Name each superhero that the text on database indexes blends together to describe an index.

#### [SUPPLIED TEXT]
--- Begin ---

We saw that filtering on a column with or without an index changes the way the query planner plans and executes the query.
Indexes are used to speed up queries by facilitating the filtering part for the planner.
The promise is that a condition over an indexed column is faster than over a non indexed column.
The underlying assumption is that when filtering over an indexed column, that index will always be used.
But in reality this is not always the case.
In this session we look at:
An index is invisible redundant data that boost query execution time.
Which means:
If it was a super hero the index would be an mix of
- the Invisible man
- Flash
- Robin (as a redundant sidekick to Batman)
- and Chaos (for randomness of usage)

First use EXPLAIN to understand what algorithms the optimizer chooses and to detect if there are any slow operations. Then decide on the type of index and whether to create it or not.
So when you want to make a query faster and you see that its explain plan is lacking index support, think about the query in terms of SLA in your application.
Does this query need to run as fast as possible, even when it means that you now have to maintain more indexes?
An index adds overhead to queries and database operations and requires extra storage. So it's not advised to just create a bunch of indexes in the hope that the queries will just speed up magically. Creating an index must have some sort of justification.
two ways:
Adding a UNIQUE or PRIMARY KEY constraint on columns automatically creates a UNIQUE index on that column.
Without an index, checking uniqueness requires a full table scan, which is not efficient for large datasets.
By using a UNIQUE index, PostgreSQL determines whether a value already exists in the column or not.

--- End ---

#### [DATA]

--- Begin ---

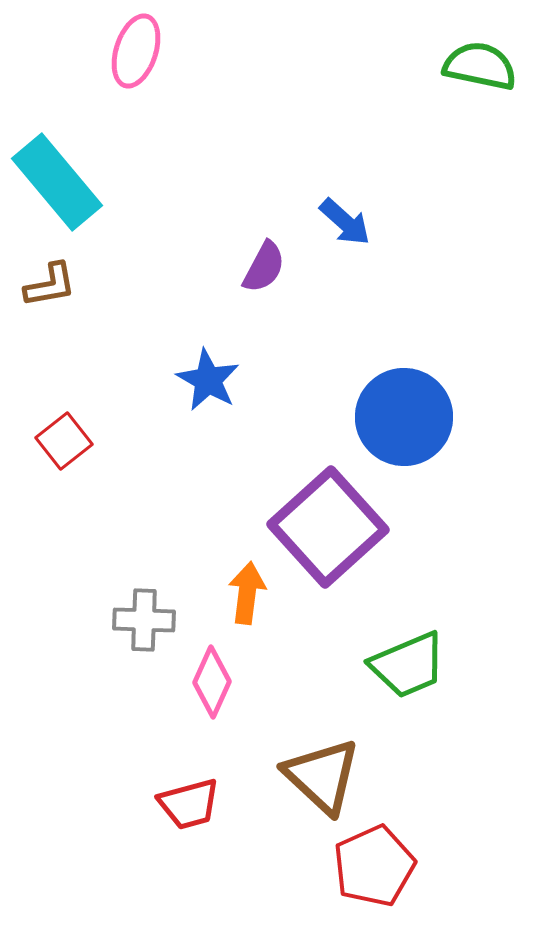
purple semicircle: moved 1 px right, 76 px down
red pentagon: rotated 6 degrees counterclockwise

--- End ---

#### [THE ANSWER]
- the Invisible man
- Flash
- Robin
- Chaos